What Does It Mean to be "Other?"
What does it mean to be a “monster?” What does it mean to be “normal?” These are not objective categories. They have changed meaning throughout history as people have become exposed to a wider diversity of nature, people, and ideas. From this path, you can explore some types of “Otherness” that have, throughout history, challenged apparently objective categories and shaped the direction of science.
It is human tendency to understand ourselves in terms of “Others.” Others are things that are not like us: we are human because we are not animals, we are healthy because we are not sick, we are female because we are not male. But there is more ambiguity in these categories than it seems at first glance.

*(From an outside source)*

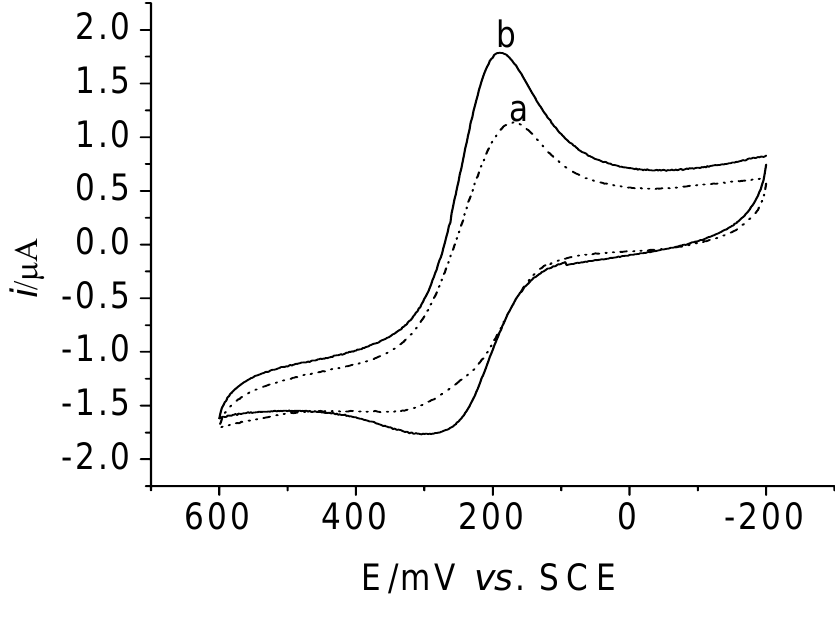
Figure 5. Cyclic voltammograms of CS/Fc electrode (a) and CS/HRP/Fc (b) obtained in 10.0 mL 0.02 M pH 7.0 PBS. Scan rate 100 mV s -1 .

Figure du Rhinoceros armé du toutes pieces, 1614
Title taken from caption of woodcut.
Source: www.cppdigitallibrary.org
What Does It Mean to be "Natural?"
In the early modern period, monsters were often interpreted as “portents.” This meant monsters were a sign from God that something was going to happen or that society needed to change its course. This is why monsters were so terrifying - they were supernatural messages. But “supernatural” means “outside of nature.”
However, not all monsters were monstrous births witnessed by physicians. Ambroise Paré (1510?-1590) also tells of monstrous animals, some of which are familiar to us today (the rhinoceros) and many of which are not. The early modern period, when many texts with woodcuts of monsters were circulated, such as Paré's, was also an intense time of global exploration. This meant that “nature” was expanding dramatically. Ships arriving to the New World of Africa brought back animals, plants, and people that defied easy belief. As a modern reader looking back at early texts with their unbelievable woodcuts of monsters, we must try to imagine what it must have been like during this time of exploration and discovery.
Were monsters truly “outside of nature?”
Most physicians did not think so. They believed that monsters were important messages from God, but they also believed that God was working through the laws of nature to produce these "mira." Not miracles, but mira— wonders. But physicians did not yet have a clear understanding of how humans developed in the womb. They could not say for certain what natural laws God was working through. Were monsters natural or unnatural? This was a challenging question to answer when no one understood what the “natural” course of gestation was. The answers to these questions were greatly aided by the development of anatomical preservations in 18th century medical museums. Physicians could preserve fetuses at various stages of development and, through observation, determine the natural laws of human development.
What Does It Mean to be "Human"?
How scientists classified a “human” vs. an “animal” varied throughout history and was dependent not only on science but also on contemporary religious and cultural ideas. The Greek philosopher Aristotle defined humans as having “rational souls” in addition to the animal’s “sensitive soul.” In the 18th century, Carl Linnaeus, the father of biological classification, created subcategories for monstrous or abnormal humans in his Systema Naturae (1735), a taxonomy that reflected not only Linnaeus’ natural theology (God’s wisdom is revealed through the study of creation) but also the discoveries of global exploration.
In the 20th century, genetic science illustrated the ambiguity that exists between was is “human” and what is “animal” through DNA sequencing. For example, humans and gorillas share 98.4% of their DNA; humans and mice, 90%. Primatologists have proven that some primate species are capable of language, as are some marine mammals. Elephants can recognize themselves in a mirror, a trait once thought only to be human.
Do these discoveries make us question what it means to be “human?
What Does It Mean to be "Normal"?
Much of medicine depends on an understanding of what is “normal” and what is “abnormal,” or pathological. This binary is important to classifying many aspects of health: sick vs. healthy, disabled vs. able-bodied, or having sugar or cholesterol levels that are too high or too low. What does it mean to be “normal?”
This is a complex question with no simple answer. Modern medical professionals define “normal” based on studies of populations, large groups of people who are tested and scrutinized in order to determine a standard of health. Our personal physicians use the results of these studies in addition to the qualitative information provided by their patients in order to determine what might be normal and what might be pathological.
Yet each of us experiences our own health individually. We experience our health in comparison to its state over time. Perhaps you have felt sick, but your doctor tells you that you are not; perhaps you have been told you are sick even though you feel fine. Perhaps you see a body different from your own, someone who is an amputee or a dwarf, and you perceive that person to be abnormal. That person, however, experiences their body as normal and unremarkable.
The binary of “normal” vs. “abnormal” will continue to be challenged by other, fluctuating, binaries of quantitative vs. qualitative, populations vs. individual, ideal vs. Experience.